──────── Extracted information ────────
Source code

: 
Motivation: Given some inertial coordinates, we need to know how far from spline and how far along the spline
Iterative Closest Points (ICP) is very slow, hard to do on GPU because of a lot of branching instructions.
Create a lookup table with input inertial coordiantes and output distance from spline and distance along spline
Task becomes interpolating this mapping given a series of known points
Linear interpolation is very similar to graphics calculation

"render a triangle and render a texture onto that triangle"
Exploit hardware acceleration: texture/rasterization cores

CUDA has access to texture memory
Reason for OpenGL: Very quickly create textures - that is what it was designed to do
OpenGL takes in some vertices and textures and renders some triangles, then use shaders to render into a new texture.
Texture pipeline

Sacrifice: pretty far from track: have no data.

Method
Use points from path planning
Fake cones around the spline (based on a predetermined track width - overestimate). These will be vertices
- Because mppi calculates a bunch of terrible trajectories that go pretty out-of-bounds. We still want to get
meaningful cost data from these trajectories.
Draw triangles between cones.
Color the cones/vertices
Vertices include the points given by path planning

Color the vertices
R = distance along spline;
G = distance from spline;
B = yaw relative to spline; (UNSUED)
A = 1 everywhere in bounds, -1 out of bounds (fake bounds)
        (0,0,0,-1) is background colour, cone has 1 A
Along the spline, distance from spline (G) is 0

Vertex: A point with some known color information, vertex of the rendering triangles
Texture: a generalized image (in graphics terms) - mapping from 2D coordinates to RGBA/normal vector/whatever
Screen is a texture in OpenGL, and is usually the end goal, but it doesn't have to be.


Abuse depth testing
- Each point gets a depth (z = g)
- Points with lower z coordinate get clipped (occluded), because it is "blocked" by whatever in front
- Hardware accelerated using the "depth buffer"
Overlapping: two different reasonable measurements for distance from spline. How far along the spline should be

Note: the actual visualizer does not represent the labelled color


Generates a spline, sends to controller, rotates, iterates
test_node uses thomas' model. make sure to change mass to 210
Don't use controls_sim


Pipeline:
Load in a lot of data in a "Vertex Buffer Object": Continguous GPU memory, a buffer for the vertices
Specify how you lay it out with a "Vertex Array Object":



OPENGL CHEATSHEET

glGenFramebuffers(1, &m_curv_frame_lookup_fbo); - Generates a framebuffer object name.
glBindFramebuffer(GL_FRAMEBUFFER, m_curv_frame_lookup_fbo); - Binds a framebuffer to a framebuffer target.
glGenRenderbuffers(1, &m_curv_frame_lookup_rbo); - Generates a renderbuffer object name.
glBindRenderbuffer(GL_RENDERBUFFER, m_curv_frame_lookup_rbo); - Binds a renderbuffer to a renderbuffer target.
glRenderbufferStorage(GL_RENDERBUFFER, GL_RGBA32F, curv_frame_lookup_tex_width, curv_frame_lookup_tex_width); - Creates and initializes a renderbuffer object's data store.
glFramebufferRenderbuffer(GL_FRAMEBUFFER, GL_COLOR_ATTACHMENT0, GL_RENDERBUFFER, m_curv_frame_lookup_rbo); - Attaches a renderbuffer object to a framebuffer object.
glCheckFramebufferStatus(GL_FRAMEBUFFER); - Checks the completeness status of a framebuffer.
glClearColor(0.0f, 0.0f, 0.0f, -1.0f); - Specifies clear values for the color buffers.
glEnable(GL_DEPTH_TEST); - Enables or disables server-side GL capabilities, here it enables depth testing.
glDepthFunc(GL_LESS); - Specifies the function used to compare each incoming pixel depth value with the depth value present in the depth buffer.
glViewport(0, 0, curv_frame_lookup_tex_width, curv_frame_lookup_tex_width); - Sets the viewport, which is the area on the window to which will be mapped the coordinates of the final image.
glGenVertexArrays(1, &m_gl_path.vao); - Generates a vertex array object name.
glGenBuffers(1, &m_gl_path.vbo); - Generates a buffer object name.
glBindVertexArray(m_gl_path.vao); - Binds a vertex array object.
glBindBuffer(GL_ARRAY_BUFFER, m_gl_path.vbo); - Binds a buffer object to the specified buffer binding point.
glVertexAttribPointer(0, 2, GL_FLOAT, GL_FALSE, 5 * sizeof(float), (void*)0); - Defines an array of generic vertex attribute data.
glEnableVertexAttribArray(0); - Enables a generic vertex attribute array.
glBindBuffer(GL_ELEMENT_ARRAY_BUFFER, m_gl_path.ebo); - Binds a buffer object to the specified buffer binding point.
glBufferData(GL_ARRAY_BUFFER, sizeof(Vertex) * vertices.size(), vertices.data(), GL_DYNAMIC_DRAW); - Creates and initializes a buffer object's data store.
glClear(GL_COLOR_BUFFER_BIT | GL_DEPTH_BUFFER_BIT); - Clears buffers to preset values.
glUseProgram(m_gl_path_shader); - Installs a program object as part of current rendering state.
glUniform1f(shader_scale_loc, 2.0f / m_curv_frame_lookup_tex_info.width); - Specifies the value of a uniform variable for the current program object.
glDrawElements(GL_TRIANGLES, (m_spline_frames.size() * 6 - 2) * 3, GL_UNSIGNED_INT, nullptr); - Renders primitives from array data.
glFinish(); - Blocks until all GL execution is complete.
────────
In the lines above, find the word "Creates" and copy each line that contains it.

Output of the exercise:
glRenderbufferStorage(GL_RENDERBUFFER, GL_RGBA32F, curv_frame_lookup_tex_width, curv_frame_lookup_tex_width); - Creates and initializes a renderbuffer object's data store.
glBufferData(GL_ARRAY_BUFFER, sizeof(Vertex) * vertices.size(), vertices.data(), GL_DYNAMIC_DRAW); - Creates and initializes a buffer object's data store.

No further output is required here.